Back in 2018, Jay Swifa released his solo debut, Enigma, which reintroduced the rapper and beatmaker to audiences after the end of Fly Union, the once-buzzworthy Columbus hip-hop group that featured Swifa, Iyeball, Jerreau and (in an earlier incarnation) Vada Azeem, previously known as L.E. for the Uncool.

“People love me for my production, but I can rap, too,” Swifa told Alive in 2018, just before his set at Breakaway Music Festival.

Then in August of 2020, amid the pandemic, Swifa released Timeless, an album of (mostly) instrumentals that again showcased his talent for beats.

But on Saturday, Sept. 11, during his 9:45 p.m. headlining set at 934 Fest, Swifa will be back on the mic. “I keep going back and forth,” the musician said during a recent interview at an Olde Towne East coffee shop, describing how he had been content to produce tracks at his home studio until he ventured out to Ace of Cups and caught some live sets from Ohio bands like Hydrone and Speaking Suns. “After going out and seeing that people are still performing their art, I was just like, ‘It's time to get back to it.’ … I can’t wait to do some more shows and take it worldwide.”

Other than some DJ sets, Swifa’s 934 Fest performance will be his first live show in about two years. A guitarist will also join him onstage, and Swifa will debut some songs from a new EP, 7, coming out Sept. 16 and featuring collaborations with Vada, Iyeball and others.

Even during the pandemic, as the external turmoil created internal anxieties, Swifa never stopped writing and recording at his home studio, often chipping away at tracks here and there as he found the time. “Somehow I'm always able to create. It never really stops,” he said. “No matter what the situation is, music is what I like to do. It’s therapeutic. I come up with the best art during good times and bad times.”

Swifa has continued working with other local musicians, too, including Joey Aich, Parker Louis, ConQuest Tony Phillips and a new project from MnkeyWrench, Swifa’s ongoing collab with Iyeball. “My inspiration is still Q-Tip, the Pharcyde, Slum Village, Timbaland, Wyclef Jean,” Swifa said. “My dream team would be that whole crew, all those dudes.”

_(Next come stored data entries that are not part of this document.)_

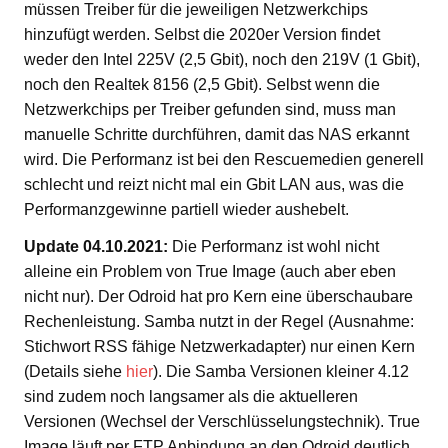
müssen Treiber für die jeweiligen Netzwerkchips
hinzufügt werden. Selbst die 2020er Version findet
weder den Intel 225V (2,5 Gbit), noch den 219V (1 Gbit),
noch den Realtek 8156 (2,5 Gbit). Selbst wenn die
Netzwerkchips per Treiber gefunden sind, muss man
manuelle Schritte durchführen, damit das NAS erkannt
wird. Die Performanz ist bei den Rescuemedien generell
schlecht und reizt nicht mal ein Gbit LAN aus, was die
Performanzgewinne partiell wieder aushebelt.
Update 04.10.2021:
Die Performanz ist wohl nicht
alleine ein Problem von True Image (auch aber eben
nicht nur). Der Odroid hat pro Kern eine überschaubare
Rechenleistung. Samba nutzt in der Regel (Ausnahme:
Stichwort RSS fähige Netzwerkadapter) nur einen Kern
(Details siehe
hier
). Die Samba Versionen kleiner 4.12
sind zudem noch langsamer als die aktuelleren
Versionen (Wechsel der Verschlüsselungstechnik). True
Image läuft per FTP Anbindung an den Odroid deutlich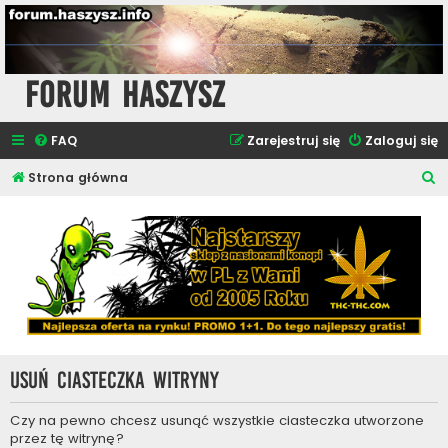
Forum Haszysz
FAQ
Zarejestruj się
Zaloguj się
S
Strona główna
z
u
k
a
j
Usuń ciasteczka witryny
Czy na pewno chcesz usunąć wszystkie ciasteczka utworzone
przez tę witrynę?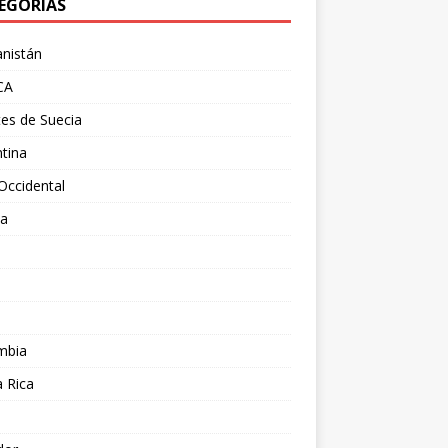
EGORÍAS
nistán
CA
es de Suecia
tina
Occidental
ia
l
a
mbia
 Rica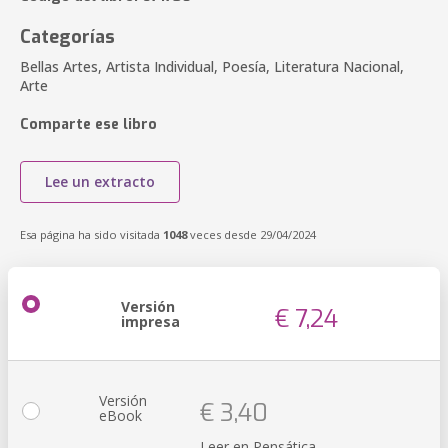
Categorías
Bellas Artes, Artista Individual, Poesía, Literatura Nacional,
Arte
Comparte ese libro
Lee un extracto
Esa página ha sido visitada
1048
veces desde 29/04/2024
Versión
€ 7,24
impresa
Versión
€ 3,40
eBook
Leer en Pensática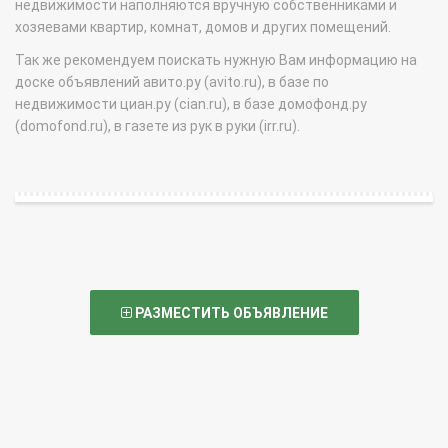
недвижимости наполняются вручную собственниками и
хозяевами квартир, комнат, домов и других помещений.
Так же рекомендуем поискать нужную Вам информацию на
доске объявлений авито.ру (avito.ru), в базе по
недвижимости циан.ру (cian.ru), в базе домофонд.ру
(domofond.ru), в газете из рук в руки (irr.ru).
РАЗМЕСТИТЬ ОБЪЯВЛЕНИЕ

7 is jam-packed with ideas, from samples of commercials and Tarantino movies to synth-only breakdowns. On “Globalwarming,” Swifa describes a “world on fire,” while “HMU” features Vada’s signature, sharp-edged tone slinging rhymes about the state of hip-hop and his recent children’s book.

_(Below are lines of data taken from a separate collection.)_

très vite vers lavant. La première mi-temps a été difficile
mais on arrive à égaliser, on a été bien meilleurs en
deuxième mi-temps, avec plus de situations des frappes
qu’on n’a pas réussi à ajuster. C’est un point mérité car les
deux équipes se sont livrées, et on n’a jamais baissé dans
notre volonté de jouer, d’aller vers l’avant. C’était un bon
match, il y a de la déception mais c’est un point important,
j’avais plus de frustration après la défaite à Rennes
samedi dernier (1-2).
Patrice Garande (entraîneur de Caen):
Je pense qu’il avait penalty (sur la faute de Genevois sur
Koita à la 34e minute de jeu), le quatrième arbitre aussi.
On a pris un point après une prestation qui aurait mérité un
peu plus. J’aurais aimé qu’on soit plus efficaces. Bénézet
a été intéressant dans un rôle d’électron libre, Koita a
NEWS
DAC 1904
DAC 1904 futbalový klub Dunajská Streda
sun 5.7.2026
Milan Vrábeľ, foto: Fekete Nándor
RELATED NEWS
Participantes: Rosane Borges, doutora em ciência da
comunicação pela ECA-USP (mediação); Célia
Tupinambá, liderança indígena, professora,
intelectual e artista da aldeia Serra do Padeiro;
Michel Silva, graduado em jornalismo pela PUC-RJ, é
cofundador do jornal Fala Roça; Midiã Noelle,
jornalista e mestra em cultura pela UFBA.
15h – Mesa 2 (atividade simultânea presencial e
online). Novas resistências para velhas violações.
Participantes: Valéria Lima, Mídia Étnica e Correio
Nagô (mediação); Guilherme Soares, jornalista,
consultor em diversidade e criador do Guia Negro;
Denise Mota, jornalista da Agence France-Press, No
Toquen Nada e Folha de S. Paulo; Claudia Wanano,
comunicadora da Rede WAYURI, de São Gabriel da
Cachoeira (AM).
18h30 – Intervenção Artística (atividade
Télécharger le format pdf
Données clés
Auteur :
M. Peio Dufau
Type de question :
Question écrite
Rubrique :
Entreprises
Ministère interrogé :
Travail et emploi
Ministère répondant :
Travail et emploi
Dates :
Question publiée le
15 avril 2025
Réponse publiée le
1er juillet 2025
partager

There’s a manic energy to much of the release, but things slow down on closing track “Collective Consciousness,” an auto-tuned chorus of vocals with no instruments, no beats. A simple series of phrases repeats — “All the time/You got time” — and as the song progresses, time itself comes across as a gift. It’s not a track that evokes the way the pandemic reframed time during the Groundhog Day/quarantine era. It feels like an affirmation that this isn’t the end. We have time, lots of it, and there’s more to come.